Wilde was born in November 1960 and remembers the following decade as “an astounding explosion of fantastic melodies and great sounds” – all experienced through her father’s record player or on long trips to Liverpool to see the Grand parents.
“My father appropriated it the way people appropriate religion – and that’s what it became,” she laughs. “But instead our God was Elvis Presley, of course.”
Wilde’s musical education has included The Beach Boys, Simon & Garfunkel, The Beatles White Album and Joni Mitchell as well as Tchaikovsky and other great classics.
When she shot to fame in 1981 with the release of Kids In America, Wilde became an instant household name, her blonde hair-dried mullet copied by young girls across the UK.
It was the following year, when her next hit Cambodia took off, that she met fellow 80s legend Boy George. The Culture Club frontman has become a close friend and they are now touring together.
She remembers singing Cambodia on Top Of The Pops and looking down to see the colorful figure dancing in front of the audience.
“In typical Boy George style, he had managed to convince him and all his buddies to come into the studio to be part of the audience. They were this lovely crowd of people dancing in front of me and I remember that “he stood out, of course – that beautiful form in front of me. I vividly remember thinking, ‘This person needs to be on stage, I don’t know what I’m doing here, that’s the person who needs to be on stage “.
The pair remained close friends and performed together on several occasions over the years, including at a tribute to New Romantic pioneer Steve Strange, frontman of the band Visage, after his death at the age of 55 in 2015.
During the lockdown, they connected via Zoom and Wilde asked him to add vocals to a new song, Shine On, written with his brother. They recorded virtually but were eventually able to reunite and record a suitably flamboyant music video.
Wilde also recalls a close encounter with David Bowie while supporting the late music legend on his Sound + Vision tour in 1990. “He was a very normal guy in an extraordinary situation,” recalls- she. “He was saying ‘hi’ and walking by and wishing you well with the show in a very down to earth way.
“But one of the sweet memories I have is when I left the tour, we had done quite a few shows together, and I decided to bring him a Marty Wilde t-shirt, which , in my opinion, would be fun.
“I wanted to see if I could make him smile.

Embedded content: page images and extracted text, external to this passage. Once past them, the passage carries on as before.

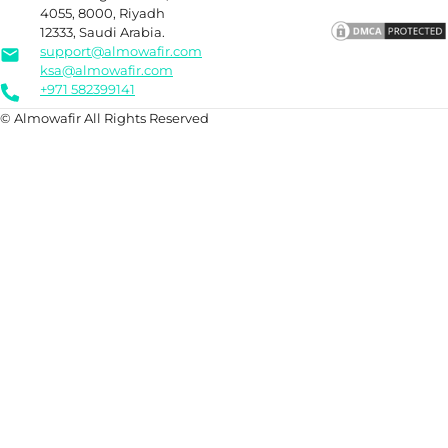
4055, 8000, Riyadh
12333, Saudi Arabia.
support@almowafir.com
ksa@almowafir.com
+971 582399141
© Almowafir All Rights Reserved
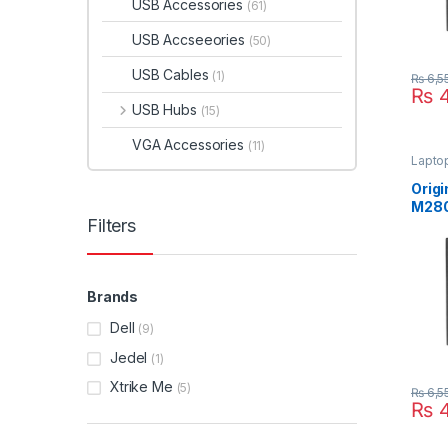
USB Accessories
(61)
USB Accseeories
(50)
USB Cables
(1)
₨
6,5
₨
4
USB Hubs
(15)
VGA Accessories
(11)
Lapto
Origi
M28
Filters
M48
M67
Lapt
19.5
Suppl
Brands
Size
Dell
(9)
Jedel
(1)
Xtrike Me
(5)
₨
6,5
₨
4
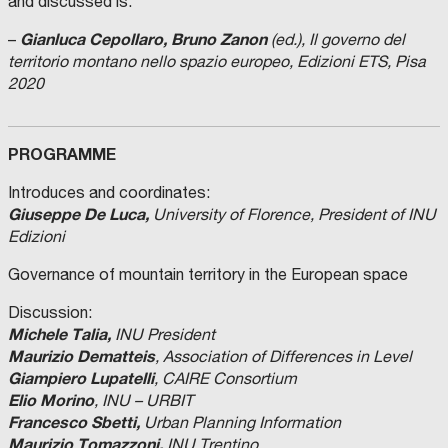
and discussed is:
Gianluca Cepollaro, Bruno Zanon
–
(ed.), Il governo del
territorio montano nello spazio europeo, Edizioni ETS, Pisa
2020
PROGRAMME
Introduces and coordinates:
Giuseppe De Luca,
University of Florence, President of INU
Edizioni
Governance of mountain territory in the European space
Discussion:
Michele Talia,
INU President
Maurizio Dematteis
, Association of Differences in Level
Giampiero Lupatelli
, CAIRE Consortium
Elio Morino
, INU – URBIT
Francesco Sbetti,
Urban Planning Information
Maurizio Tomazzoni,
INU Trentino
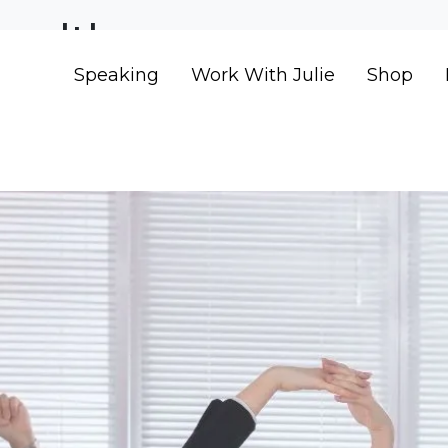
health
Speaking
Work With Julie
Shop
ess Boosts Profits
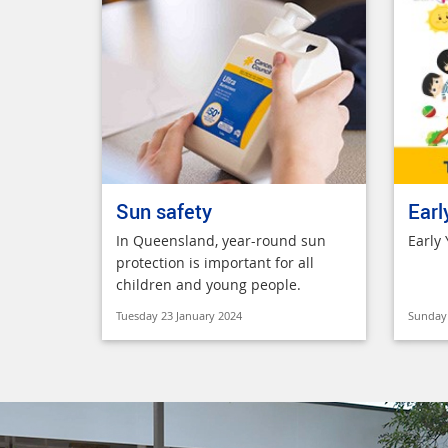
Sun safety
Earl
In Queensland, year-round sun
Early
protection is important for all
children and young people.
Tuesday 23 January 2024
Sunday 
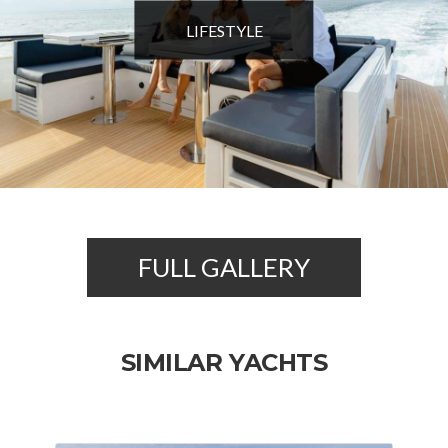
LIFESTYLE
FULL GALLERY
SIMILAR YACHTS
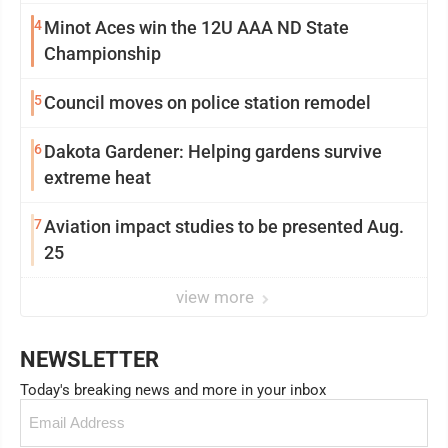
4
Minot Aces win the 12U AAA ND State
Championship
5
Council moves on police station remodel
6
Dakota Gardener: Helping gardens survive
extreme heat
7
Aviation impact studies to be presented Aug.
25
view more
NEWSLETTER
Today's breaking news and more in your inbox
Email
(Required)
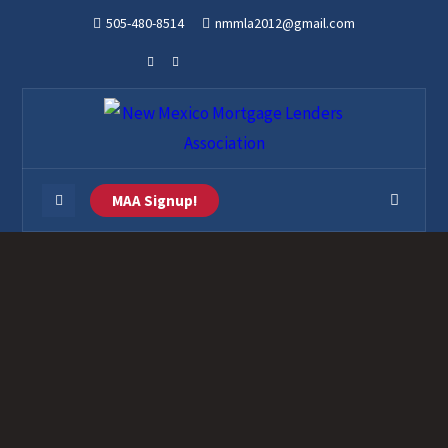
505-480-8514
nmmla2012@gmail.com
MAA Signup!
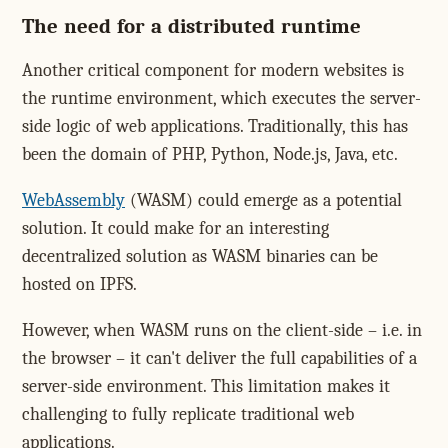
The need for a distributed runtime
Another critical component for modern websites is
the runtime environment, which executes the server-
side logic of web applications. Traditionally, this has
been the domain of PHP, Python, Node.js, Java, etc.
WebAssembly
(WASM) could emerge as a potential
solution. It could make for an interesting
decentralized solution as WASM binaries can be
hosted on IPFS.
However, when WASM runs on the client-side – i.e. in
the browser – it can't deliver the full capabilities of a
server-side environment. This limitation makes it
challenging to fully replicate traditional web
applications.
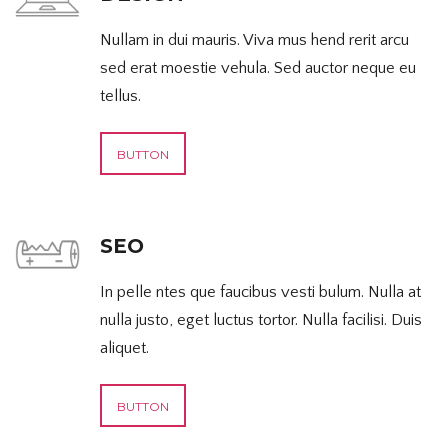
Nullam in dui mauris. Viva mus hend rerit arcu
sed erat moestie vehula. Sed auctor neque eu
tellus.
BUTTON
SEO
In pelle ntes que faucibus vesti bulum. Nulla at
nulla justo, eget luctus tortor. Nulla facilisi. Duis
aliquet.
BUTTON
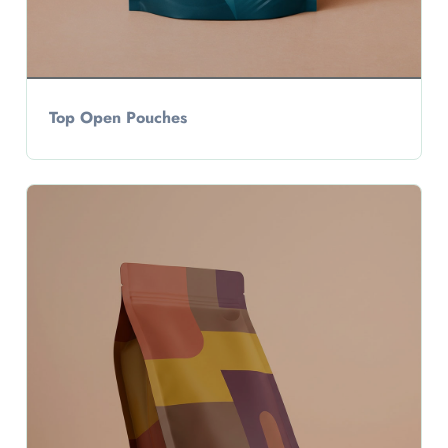
Top Open Pouches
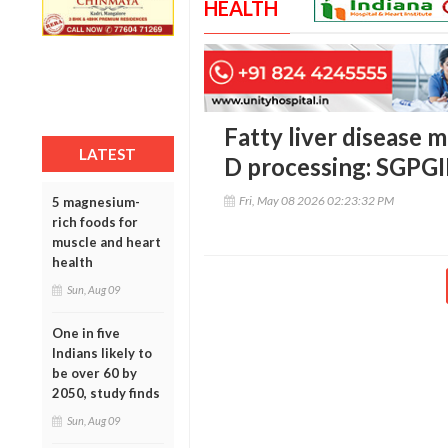
HEALTH
Fatty liver disease 
LATEST
D processing: SGPG
Fri, May 08 2026 02:23:32 PM
5 magnesium-
rich foods for
muscle and heart
health
Sun, Aug 09
One in five
Indians likely to
be over 60 by
2050, study finds
Sun, Aug 09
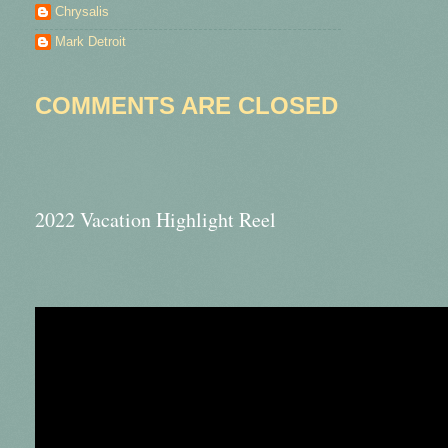
Chrysalis
Mark Detroit
COMMENTS ARE CLOSED
2022 Vacation Highlight Reel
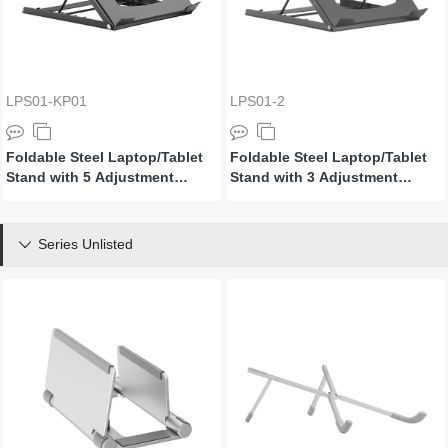
LPS01-KP01
LPS01-2
Foldable Steel Laptop/Tablet
Foldable Steel Laptop/Tablet
Stand with 5 Adjustment
Stand with 3 Adjustment
Positions
Positions
Series Unlisted

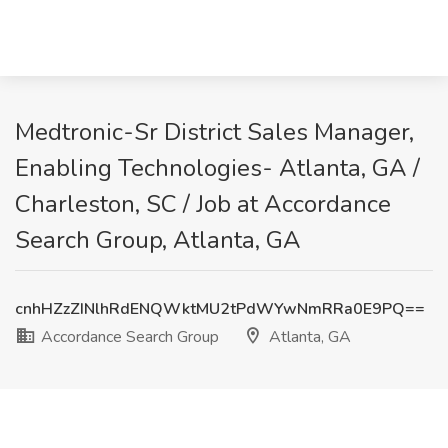
Medtronic-Sr District Sales Manager,
Enabling Technologies- Atlanta, GA /
Charleston, SC / Job at Accordance
Search Group, Atlanta, GA
cnhHZzZINlhRdENQWktMU2tPdWYwNmRRa0E9PQ==
Accordance Search Group
Atlanta, GA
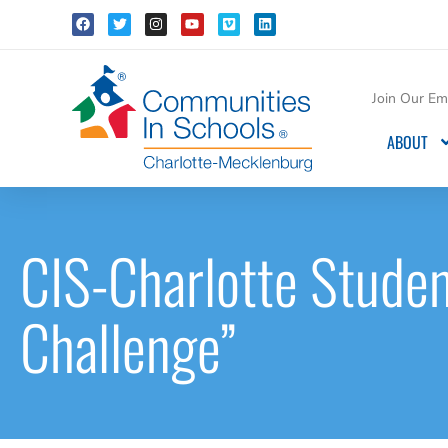
Join Our Ema
ABOUT
CIS-Charlotte Studen
Challenge”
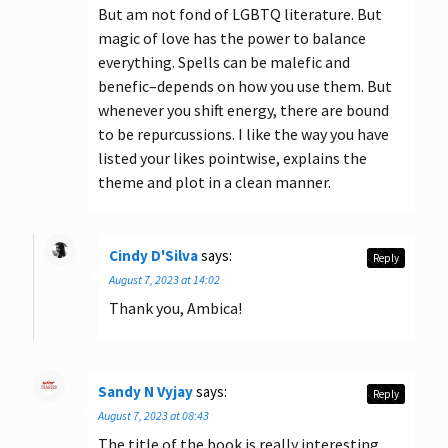
But am not fond of LGBTQ literature. But
magic of love has the power to balance
everything. Spells can be malefic and
benefic–depends on how you use them. But
whenever you shift energy, there are bound
to be repurcussions. I like the way you have
listed your likes pointwise, explains the
theme and plot in a clean manner.
Cindy D'Silva
says:
Reply
August 7, 2023 at 14:02
Thank you, Ambica!
Sandy N Vyjay
says:
Reply
August 7, 2023 at 08:43
The title of the book is really interesting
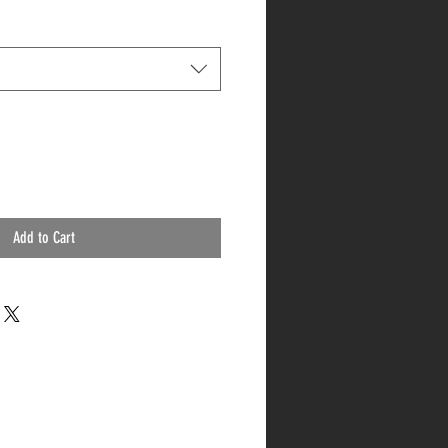
Add to Cart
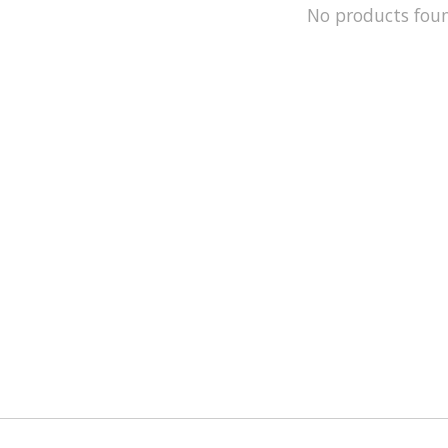
No products fou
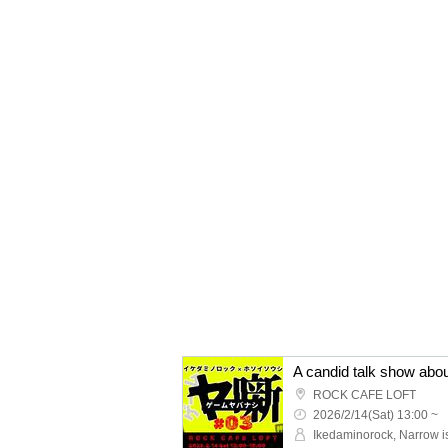
ROCK CAFE LOFT
2026/2/14(Sat) 13:00 ~
Ikedaminorock, Narrow i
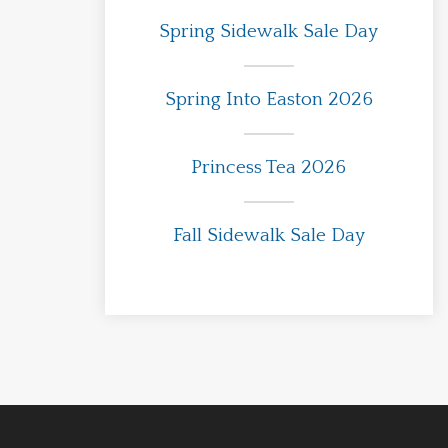
Spring Sidewalk Sale Day
Spring Into Easton 2026
Princess Tea 2026
Fall Sidewalk Sale Day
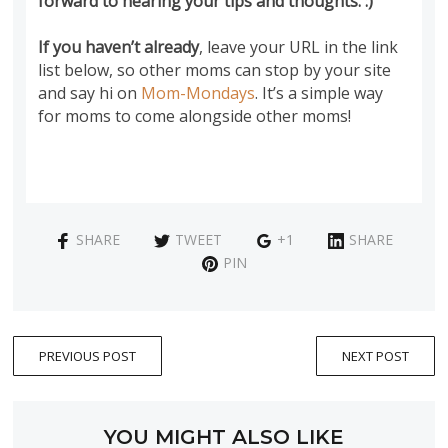
forward to hearing your tips and thoughts. :)
If you haven’t already
, leave your URL in the link
list below, so other moms can stop by your site
and say hi on
Mom-Mondays
. It’s a simple way
for moms to come alongside other moms!
SHARE
TWEET
+1
SHARE
PIN
PREVIOUS POST
NEXT POST
YOU MIGHT ALSO LIKE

I said to myself: “If I do nothing in this life, if I bring a smile to David Bowie’s face, I can die happy”.
When she entered his dressing room, he was shirtless and had his makeup done. “I said ‘Oh, I have a present for you’ and he picked it up and said ‘Daddy!’ It was so funny, so sweet. He was an absolutely lovely, wonderful man, and he had a huge influence on me, my brother and our whole family.
At the end of our conversation, Wilde reflects on the cyclical nature of things. “Bowie would have been a young, very young man, looking up to my dad and Cliff Richard and Billy Fury – all pop pioneers as he eventually turned out.”
– Kim Wilde kicks off her Greatest Hits Tour in September, starting Saturday 10 at Sage Gateshead and ending Tuesday 27 at the London Palladium.